Output: ML model + BERT model Optional, GPU needed
7

Score Fake Detection

Apply fake detection to all reviews

Output: Fake probability per review
8

Run Product Finder

Calculate Love Scores using all the signals

Output: Ranked product list with full transparency
9

Run Product Prioritizer

Calculate tier scores for detail scraping

Output: Tiered product list
10

Generate Reports

Create analytics reports from the database

Output: Markdown and JSON reports

Key Insights from the Data

Important patterns revealed by our analysis

1

Ratings are heavily skewed positive

5★ 64.3%
4★ ~18%
3★ ~8%
2★ ~4%
1★ 5.3%

This is why raw average rating is a poor signal

2

Incentivized reviews are common

~13% default assumption for incentivized reviews

This varies significantly by product

3

Demographics matter

Different products work for different skin types. Products with diverse positive reviews are more universally good.

4

Power users are valuable

3-10% of reviewers have 21+ organic reviews

Their opinions are more predictive of true quality

5

Photos indicate genuine usage

~20% of reviews have photos

These reviews tend to be more helpful and authentic

6

Engagement validates quality

Reviews with high helpful votes are crowd-validated. Low engagement often correlates with low-quality reviews.

Current Gaps

What's missing and next steps

No Ingredients Data

We know WHAT products are loved, but not WHY from a formulation perspective.

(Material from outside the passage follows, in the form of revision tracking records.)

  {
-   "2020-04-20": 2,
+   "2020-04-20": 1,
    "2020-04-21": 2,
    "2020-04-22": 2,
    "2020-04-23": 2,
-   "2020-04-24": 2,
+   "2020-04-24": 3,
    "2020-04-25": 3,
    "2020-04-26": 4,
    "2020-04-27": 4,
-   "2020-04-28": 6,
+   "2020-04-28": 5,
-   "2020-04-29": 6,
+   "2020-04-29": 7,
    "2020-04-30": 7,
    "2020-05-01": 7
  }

Need: Full ingredients list, product description, how-to-use instructions, size/volume
Next: Use tiered product list to prioritize scraping

No Pricing Information

We can't factor in value-for-money without knowing prices.

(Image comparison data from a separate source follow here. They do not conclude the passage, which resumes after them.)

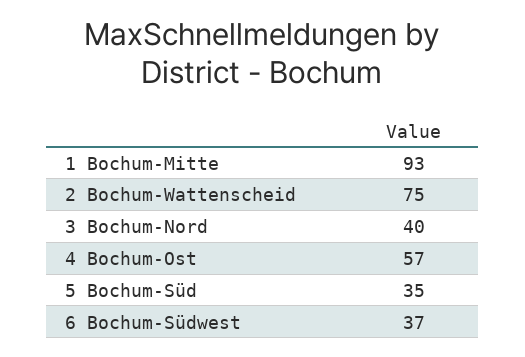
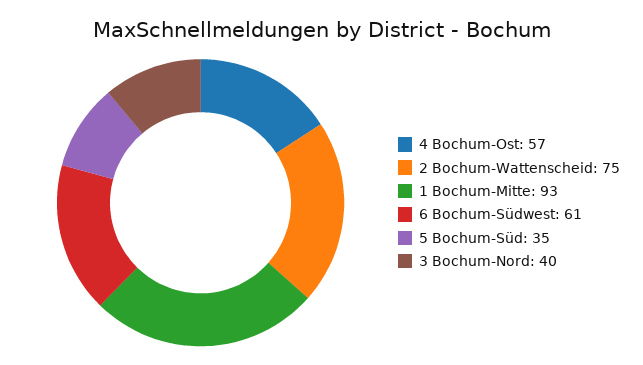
  {
    "1 Bochum-Mitte": 93,
    "2 Bochum-Wattenscheid": 75,
    "3 Bochum-Nord": 40,
    "4 Bochum-Ost": 57,
    "5 Bochum-Süd": 35,
-   "6 Bochum-Südwest": 37
+   "6 Bochum-Südwest": 61
  }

Need: Current prices and price history
Next: Add price scraping to product page scraper

No Category Hierarchy

Products aren't fully categorized (e.g., Skincare > Moisturizers > Day Creams).

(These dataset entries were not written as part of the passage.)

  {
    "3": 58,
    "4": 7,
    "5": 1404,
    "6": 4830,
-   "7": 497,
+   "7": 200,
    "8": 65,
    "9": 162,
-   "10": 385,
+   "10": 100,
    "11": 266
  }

Need: Full category path from Sephora
Next: Extract from product pages

Glossary

Key terms and definitions

Organic Review
A review written without any incentive (no free product, no compensation). These are the most trustworthy.
Incentivized Review
A review where the reviewer received free product, discount, or other compensation. Tends to be more positive than organic reviews.
Power User
A reviewer who has written 21+ organic reviews. These people are experienced and harder to impress.
Helpfulness Ratio
The percentage of votes on a review that are "helpful" rather than "not helpful."
Substantive Review
A review with more than 50 words of actual content. These provide more insight than "Great product!"
Rating Inflation
When paid/incentivized reviewers give higher ratings than organic reviewers for the same product.
Polarization
When a product has a high standard deviation in ratings - some people love it, others hate it.
Confidence
How much we trust a score based on the amount of data. More reviews = higher confidence.
Parquet
A file format for storing tabular data that's compressed and fast to query. Think of it as a super-efficient spreadsheet format.
DuckDB
A database system that can query parquet files directly without loading them into memory.
JSONL
"JSON Lines" - a text file where each line is a separate JSON object. Easy to process line by line.
Love Score
Our custom metric that identifies products people genuinely love, designed to be manipulation-resistant.